Camel milk: medicine or disease?

Health professionals warn about the dangers of drinking camel milk, suggesting people should not drink it from the streets after the recent spread of infectious diseases.

The absence of camel milk quality control can cause serious health problems. Raw milk is not “pasteurized” and, in case of contamination, necessary health recovery treatments may last for months.

Serious complications may end up in death

It is rumoured that raw, untreated, and unpasteurized milk differs in taste, and not treating milk thermally contributes to retaining all the nutrients in milk. It is said it is more beneficial to the immune system than pasteurized milk, however, none of this has been scientifically proved.

On the contrary, it is scientifically known that drinking raw, untreated milk is one of the methods of transmission of many animal-source pathogens to humans. Diseases transmitted by raw milk are many. Among the most known bacterial diseases that are transmitted from animals to humans through raw milk are the ones responsible for tuberculosis, brucellosis, and intestinal fever (typhoid fever). Likewise, the intestinal pathogen strains of Escherichia coli, responsible for diarrhoea, can progress to a pathological syndrome that may cause death.

Even if not death, all of the diseases mentioned above might result in serious complications and be contagious.

Mastitis is also another disease candidate as the bacterial numbers are very high in untreated milk. The bacteria that grow in the drink enables secretes a toxin that causes diarrhoea.

In general, drinking milk in general without knowing its source, especially unpasteurized milk, leads to the so-called brucellosis. It is caused by bacteria transmitted from infected animals to humans by eating their meat or drinking their milk. The symptoms usually are muscle, bones and joints pain, lethargy, fever, headache followed by loss of appetite, and others.

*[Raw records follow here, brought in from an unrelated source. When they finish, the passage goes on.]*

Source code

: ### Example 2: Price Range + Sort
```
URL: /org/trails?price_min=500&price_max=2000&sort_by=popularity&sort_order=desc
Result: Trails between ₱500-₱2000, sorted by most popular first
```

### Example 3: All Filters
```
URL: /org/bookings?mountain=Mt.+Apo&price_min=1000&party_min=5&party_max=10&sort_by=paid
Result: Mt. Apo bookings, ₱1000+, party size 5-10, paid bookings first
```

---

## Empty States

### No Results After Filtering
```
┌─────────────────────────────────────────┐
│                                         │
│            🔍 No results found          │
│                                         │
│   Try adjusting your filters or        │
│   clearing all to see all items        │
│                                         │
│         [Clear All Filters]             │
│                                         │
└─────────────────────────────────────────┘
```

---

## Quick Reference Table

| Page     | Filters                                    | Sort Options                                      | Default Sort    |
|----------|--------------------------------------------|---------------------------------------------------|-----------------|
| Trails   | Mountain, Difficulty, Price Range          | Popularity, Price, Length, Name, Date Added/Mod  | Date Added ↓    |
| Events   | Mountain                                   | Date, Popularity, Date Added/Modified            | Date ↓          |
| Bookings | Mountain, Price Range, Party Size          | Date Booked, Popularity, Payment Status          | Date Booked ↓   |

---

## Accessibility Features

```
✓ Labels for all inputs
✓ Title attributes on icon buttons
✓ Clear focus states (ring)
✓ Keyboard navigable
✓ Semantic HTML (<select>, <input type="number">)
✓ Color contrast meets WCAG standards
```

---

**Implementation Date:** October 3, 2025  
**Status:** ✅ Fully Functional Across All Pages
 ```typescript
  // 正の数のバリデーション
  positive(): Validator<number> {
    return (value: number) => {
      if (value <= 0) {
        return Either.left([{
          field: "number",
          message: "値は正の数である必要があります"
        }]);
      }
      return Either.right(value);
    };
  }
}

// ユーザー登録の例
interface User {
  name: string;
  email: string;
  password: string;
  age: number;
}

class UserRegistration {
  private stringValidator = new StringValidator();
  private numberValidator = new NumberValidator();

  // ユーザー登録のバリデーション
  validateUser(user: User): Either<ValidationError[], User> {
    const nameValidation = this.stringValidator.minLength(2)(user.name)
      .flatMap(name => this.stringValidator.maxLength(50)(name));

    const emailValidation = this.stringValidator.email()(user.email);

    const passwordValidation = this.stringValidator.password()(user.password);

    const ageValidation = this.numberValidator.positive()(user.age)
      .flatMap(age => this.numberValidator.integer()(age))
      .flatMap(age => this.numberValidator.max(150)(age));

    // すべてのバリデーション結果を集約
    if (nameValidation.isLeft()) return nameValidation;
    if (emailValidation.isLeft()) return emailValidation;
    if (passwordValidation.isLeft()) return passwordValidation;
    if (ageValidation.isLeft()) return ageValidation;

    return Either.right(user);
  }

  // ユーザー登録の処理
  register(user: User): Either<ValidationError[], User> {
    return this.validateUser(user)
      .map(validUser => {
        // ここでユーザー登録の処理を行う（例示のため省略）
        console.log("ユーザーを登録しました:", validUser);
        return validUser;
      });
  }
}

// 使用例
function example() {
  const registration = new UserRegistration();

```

When does milk get contaminated?

One of the annoying infections of unpasteurized camel milk, as the specialist says, is diarrhoea or vomiting caused by bacterial food poisoning. These bacteria do not cause animal diseases or are present in animals; they rather reach the milk from the soil during the milking or transport processes when quality control is absent.

Another problem that may appear in raw milk is that its shelf life ranges from three to five days even if it is kept at 3°C. Therefore, the following question comes to mind: what guarantees safety in the process of transporting and storing milk? What guarantees that the milk has not been stored in the refrigerator at 3°C for more than four days? Even if we assume it has been treated thermally, how can consumers know it is not contaminated during transport and storage operations due to poor quality control?

Drinking or not to drink, that’s the question

Unfortunately, the KSA also is exposed to the problems this matter raise. One of the reasons for diseases spread is the sale of camel milk on the roads in a number of cities and governorates across the country. This happens for several reasons, including the absence of a valid health examination to the service provider. 

But then, what shall people do? World Health organization’s official website says camel milk is a nutritious product, but advert that it should be pasteurized, cooked and pass through other heat treatments, for the sake of milk-lovers.  Therefore, thankfully, it is at least clear the drink is not the problem. If you want to buy it, it is ok. But always check the sources.